### Instruction
Print the material below exactly as it stands, please, from its first line to the line holding "ボリュームと LUN のレイアウトは、", with no pictures.

### Dataset records
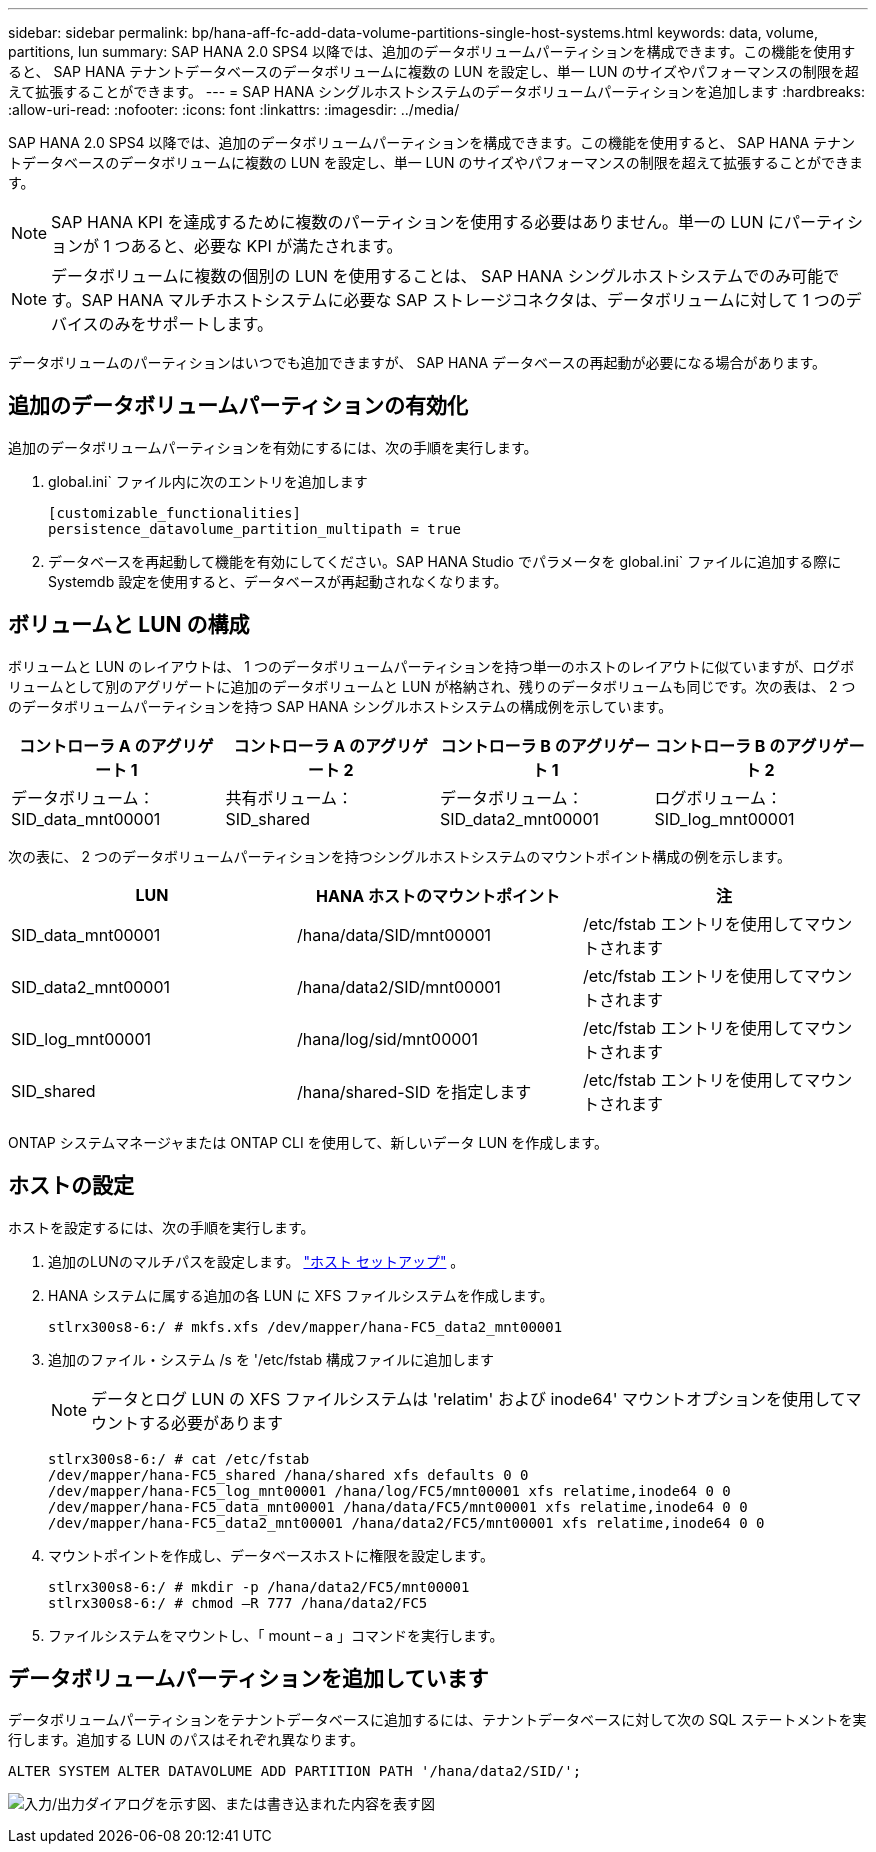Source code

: ---
sidebar: sidebar 
permalink: bp/hana-aff-fc-add-data-volume-partitions-single-host-systems.html 
keywords: data, volume, partitions, lun 
summary: SAP HANA 2.0 SPS4 以降では、追加のデータボリュームパーティションを構成できます。この機能を使用すると、 SAP HANA テナントデータベースのデータボリュームに複数の LUN を設定し、単一 LUN のサイズやパフォーマンスの制限を超えて拡張することができます。 
---
= SAP HANA シングルホストシステムのデータボリュームパーティションを追加します
:hardbreaks:
:allow-uri-read: 
:nofooter: 
:icons: font
:linkattrs: 
:imagesdir: ../media/


[role="lead"]
SAP HANA 2.0 SPS4 以降では、追加のデータボリュームパーティションを構成できます。この機能を使用すると、 SAP HANA テナントデータベースのデータボリュームに複数の LUN を設定し、単一 LUN のサイズやパフォーマンスの制限を超えて拡張することができます。


NOTE: SAP HANA KPI を達成するために複数のパーティションを使用する必要はありません。単一の LUN にパーティションが 1 つあると、必要な KPI が満たされます。


NOTE: データボリュームに複数の個別の LUN を使用することは、 SAP HANA シングルホストシステムでのみ可能です。SAP HANA マルチホストシステムに必要な SAP ストレージコネクタは、データボリュームに対して 1 つのデバイスのみをサポートします。

データボリュームのパーティションはいつでも追加できますが、 SAP HANA データベースの再起動が必要になる場合があります。



== 追加のデータボリュームパーティションの有効化

追加のデータボリュームパーティションを有効にするには、次の手順を実行します。

. global.ini` ファイル内に次のエントリを追加します
+
....
[customizable_functionalities]
persistence_datavolume_partition_multipath = true
....
. データベースを再起動して機能を有効にしてください。SAP HANA Studio でパラメータを global.ini` ファイルに追加する際に Systemdb 設定を使用すると、データベースが再起動されなくなります。




== ボリュームと LUN の構成

ボリュームと LUN のレイアウトは、 1 つのデータボリュームパーティションを持つ単一のホストのレイアウトに似ていますが、ログボリュームとして別のアグリゲートに追加のデータボリュームと LUN が格納され、残りのデータボリュームも同じです。次の表は、 2 つのデータボリュームパーティションを持つ SAP HANA シングルホストシステムの構成例を示しています。

|===
| コントローラ A のアグリゲート 1 | コントローラ A のアグリゲート 2 | コントローラ B のアグリゲート 1 | コントローラ B のアグリゲート 2 


| データボリューム： SID_data_mnt00001 | 共有ボリューム： SID_shared | データボリューム： SID_data2_mnt00001 | ログボリューム： SID_log_mnt00001 
|===
次の表に、 2 つのデータボリュームパーティションを持つシングルホストシステムのマウントポイント構成の例を示します。

|===
| LUN | HANA ホストのマウントポイント | 注 


| SID_data_mnt00001 | /hana/data/SID/mnt00001 | /etc/fstab エントリを使用してマウントされます 


| SID_data2_mnt00001 | /hana/data2/SID/mnt00001 | /etc/fstab エントリを使用してマウントされます 


| SID_log_mnt00001 | /hana/log/sid/mnt00001 | /etc/fstab エントリを使用してマウントされます 


| SID_shared | /hana/shared-SID を指定します | /etc/fstab エントリを使用してマウントされます 
|===
ONTAP システムマネージャまたは ONTAP CLI を使用して、新しいデータ LUN を作成します。



== ホストの設定

ホストを設定するには、次の手順を実行します。

. 追加のLUNのマルチパスを設定します。 link:hana-aff-fc-host-setup.html["ホスト セットアップ"] 。
. HANA システムに属する追加の各 LUN に XFS ファイルシステムを作成します。
+
....
stlrx300s8-6:/ # mkfs.xfs /dev/mapper/hana-FC5_data2_mnt00001
....
. 追加のファイル・システム /s を '/etc/fstab 構成ファイルに追加します
+

NOTE: データとログ LUN の XFS ファイルシステムは 'relatim' および inode64' マウントオプションを使用してマウントする必要があります

+
....
stlrx300s8-6:/ # cat /etc/fstab
/dev/mapper/hana-FC5_shared /hana/shared xfs defaults 0 0
/dev/mapper/hana-FC5_log_mnt00001 /hana/log/FC5/mnt00001 xfs relatime,inode64 0 0
/dev/mapper/hana-FC5_data_mnt00001 /hana/data/FC5/mnt00001 xfs relatime,inode64 0 0
/dev/mapper/hana-FC5_data2_mnt00001 /hana/data2/FC5/mnt00001 xfs relatime,inode64 0 0
....
. マウントポイントを作成し、データベースホストに権限を設定します。
+
....
stlrx300s8-6:/ # mkdir -p /hana/data2/FC5/mnt00001
stlrx300s8-6:/ # chmod –R 777 /hana/data2/FC5
....
. ファイルシステムをマウントし、「 mount – a 」コマンドを実行します。




== データボリュームパーティションを追加しています

データボリュームパーティションをテナントデータベースに追加するには、テナントデータベースに対して次の SQL ステートメントを実行します。追加する LUN のパスはそれぞれ異なります。

....
ALTER SYSTEM ALTER DATAVOLUME ADD PARTITION PATH '/hana/data2/SID/';
....
image:saphana_aff_fc_image20.png["入力/出力ダイアログを示す図、または書き込まれた内容を表す図"]
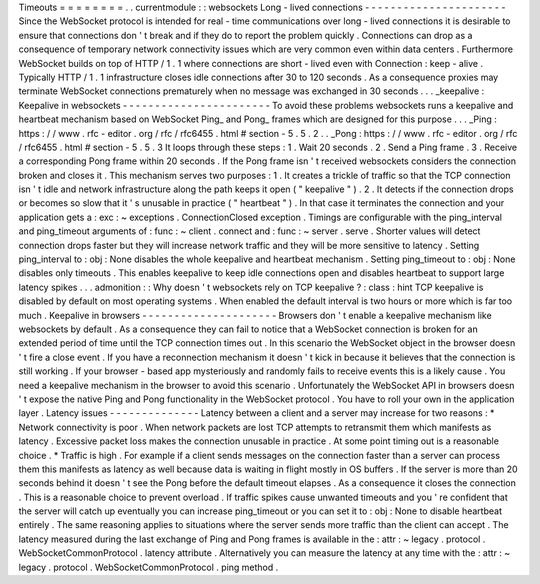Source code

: Timeouts
=
=
=
=
=
=
=
=
.
.
currentmodule
:
:
websockets
Long
-
lived
connections
-
-
-
-
-
-
-
-
-
-
-
-
-
-
-
-
-
-
-
-
-
-
Since
the
WebSocket
protocol
is
intended
for
real
-
time
communications
over
long
-
lived
connections
it
is
desirable
to
ensure
that
connections
don
'
t
break
and
if
they
do
to
report
the
problem
quickly
.
Connections
can
drop
as
a
consequence
of
temporary
network
connectivity
issues
which
are
very
common
even
within
data
centers
.
Furthermore
WebSocket
builds
on
top
of
HTTP
/
1
.
1
where
connections
are
short
-
lived
even
with
Connection
:
keep
-
alive
.
Typically
HTTP
/
1
.
1
infrastructure
closes
idle
connections
after
30
to
120
seconds
.
As
a
consequence
proxies
may
terminate
WebSocket
connections
prematurely
when
no
message
was
exchanged
in
30
seconds
.
.
.
_keepalive
:
Keepalive
in
websockets
-
-
-
-
-
-
-
-
-
-
-
-
-
-
-
-
-
-
-
-
-
-
-
To
avoid
these
problems
websockets
runs
a
keepalive
and
heartbeat
mechanism
based
on
WebSocket
Ping_
and
Pong_
frames
which
are
designed
for
this
purpose
.
.
.
_Ping
:
https
:
/
/
www
.
rfc
-
editor
.
org
/
rfc
/
rfc6455
.
html
#
section
-
5
.
5
.
2
.
.
_Pong
:
https
:
/
/
www
.
rfc
-
editor
.
org
/
rfc
/
rfc6455
.
html
#
section
-
5
.
5
.
3
It
loops
through
these
steps
:
1
.
Wait
20
seconds
.
2
.
Send
a
Ping
frame
.
3
.
Receive
a
corresponding
Pong
frame
within
20
seconds
.
If
the
Pong
frame
isn
'
t
received
websockets
considers
the
connection
broken
and
closes
it
.
This
mechanism
serves
two
purposes
:
1
.
It
creates
a
trickle
of
traffic
so
that
the
TCP
connection
isn
'
t
idle
and
network
infrastructure
along
the
path
keeps
it
open
(
"
keepalive
"
)
.
2
.
It
detects
if
the
connection
drops
or
becomes
so
slow
that
it
'
s
unusable
in
practice
(
"
heartbeat
"
)
.
In
that
case
it
terminates
the
connection
and
your
application
gets
a
:
exc
:
~
exceptions
.
ConnectionClosed
exception
.
Timings
are
configurable
with
the
ping_interval
and
ping_timeout
arguments
of
:
func
:
~
client
.
connect
and
:
func
:
~
server
.
serve
.
Shorter
values
will
detect
connection
drops
faster
but
they
will
increase
network
traffic
and
they
will
be
more
sensitive
to
latency
.
Setting
ping_interval
to
:
obj
:
None
disables
the
whole
keepalive
and
heartbeat
mechanism
.
Setting
ping_timeout
to
:
obj
:
None
disables
only
timeouts
.
This
enables
keepalive
to
keep
idle
connections
open
and
disables
heartbeat
to
support
large
latency
spikes
.
.
.
admonition
:
:
Why
doesn
'
t
websockets
rely
on
TCP
keepalive
?
:
class
:
hint
TCP
keepalive
is
disabled
by
default
on
most
operating
systems
.
When
enabled
the
default
interval
is
two
hours
or
more
which
is
far
too
much
.
Keepalive
in
browsers
-
-
-
-
-
-
-
-
-
-
-
-
-
-
-
-
-
-
-
-
-
Browsers
don
'
t
enable
a
keepalive
mechanism
like
websockets
by
default
.
As
a
consequence
they
can
fail
to
notice
that
a
WebSocket
connection
is
broken
for
an
extended
period
of
time
until
the
TCP
connection
times
out
.
In
this
scenario
the
WebSocket
object
in
the
browser
doesn
'
t
fire
a
close
event
.
If
you
have
a
reconnection
mechanism
it
doesn
'
t
kick
in
because
it
believes
that
the
connection
is
still
working
.
If
your
browser
-
based
app
mysteriously
and
randomly
fails
to
receive
events
this
is
a
likely
cause
.
You
need
a
keepalive
mechanism
in
the
browser
to
avoid
this
scenario
.
Unfortunately
the
WebSocket
API
in
browsers
doesn
'
t
expose
the
native
Ping
and
Pong
functionality
in
the
WebSocket
protocol
.
You
have
to
roll
your
own
in
the
application
layer
.
Latency
issues
-
-
-
-
-
-
-
-
-
-
-
-
-
-
Latency
between
a
client
and
a
server
may
increase
for
two
reasons
:
*
Network
connectivity
is
poor
.
When
network
packets
are
lost
TCP
attempts
to
retransmit
them
which
manifests
as
latency
.
Excessive
packet
loss
makes
the
connection
unusable
in
practice
.
At
some
point
timing
out
is
a
reasonable
choice
.
*
Traffic
is
high
.
For
example
if
a
client
sends
messages
on
the
connection
faster
than
a
server
can
process
them
this
manifests
as
latency
as
well
because
data
is
waiting
in
flight
mostly
in
OS
buffers
.
If
the
server
is
more
than
20
seconds
behind
it
doesn
'
t
see
the
Pong
before
the
default
timeout
elapses
.
As
a
consequence
it
closes
the
connection
.
This
is
a
reasonable
choice
to
prevent
overload
.
If
traffic
spikes
cause
unwanted
timeouts
and
you
'
re
confident
that
the
server
will
catch
up
eventually
you
can
increase
ping_timeout
or
you
can
set
it
to
:
obj
:
None
to
disable
heartbeat
entirely
.
The
same
reasoning
applies
to
situations
where
the
server
sends
more
traffic
than
the
client
can
accept
.
The
latency
measured
during
the
last
exchange
of
Ping
and
Pong
frames
is
available
in
the
:
attr
:
~
legacy
.
protocol
.
WebSocketCommonProtocol
.
latency
attribute
.
Alternatively
you
can
measure
the
latency
at
any
time
with
the
:
attr
:
~
legacy
.
protocol
.
WebSocketCommonProtocol
.
ping
method
.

### Response
Source code

: ---
sidebar: sidebar 
permalink: bp/hana-aff-fc-add-data-volume-partitions-single-host-systems.html 
keywords: data, volume, partitions, lun 
summary: SAP HANA 2.0 SPS4 以降では、追加のデータボリュームパーティションを構成できます。この機能を使用すると、 SAP HANA テナントデータベースのデータボリュームに複数の LUN を設定し、単一 LUN のサイズやパフォーマンスの制限を超えて拡張することができます。 
---
= SAP HANA シングルホストシステムのデータボリュームパーティションを追加します
:hardbreaks:
:allow-uri-read: 
:nofooter: 
:icons: font
:linkattrs: 
:imagesdir: ../media/


[role="lead"]
SAP HANA 2.0 SPS4 以降では、追加のデータボリュームパーティションを構成できます。この機能を使用すると、 SAP HANA テナントデータベースのデータボリュームに複数の LUN を設定し、単一 LUN のサイズやパフォーマンスの制限を超えて拡張することができます。


NOTE: SAP HANA KPI を達成するために複数のパーティションを使用する必要はありません。単一の LUN にパーティションが 1 つあると、必要な KPI が満たされます。


NOTE: データボリュームに複数の個別の LUN を使用することは、 SAP HANA シングルホストシステムでのみ可能です。SAP HANA マルチホストシステムに必要な SAP ストレージコネクタは、データボリュームに対して 1 つのデバイスのみをサポートします。

データボリュームのパーティションはいつでも追加できますが、 SAP HANA データベースの再起動が必要になる場合があります。



== 追加のデータボリュームパーティションの有効化

追加のデータボリュームパーティションを有効にするには、次の手順を実行します。

. global.ini` ファイル内に次のエントリを追加します
+
....
[customizable_functionalities]
persistence_datavolume_partition_multipath = true
....
. データベースを再起動して機能を有効にしてください。SAP HANA Studio でパラメータを global.ini` ファイルに追加する際に Systemdb 設定を使用すると、データベースが再起動されなくなります。




== ボリュームと LUN の構成

ボリュームと LUN のレイアウトは、 1 つのデータボリュームパーティションを持つ単一のホストのレイアウトに似ていますが、ログボリュームとして別のアグリゲートに追加のデータボリュームと LUN が格納され、残りのデータボリュームも同じです。次の表は、 2 つのデータボリュームパーティションを持つ SAP HANA シングルホストシステムの構成例を示しています。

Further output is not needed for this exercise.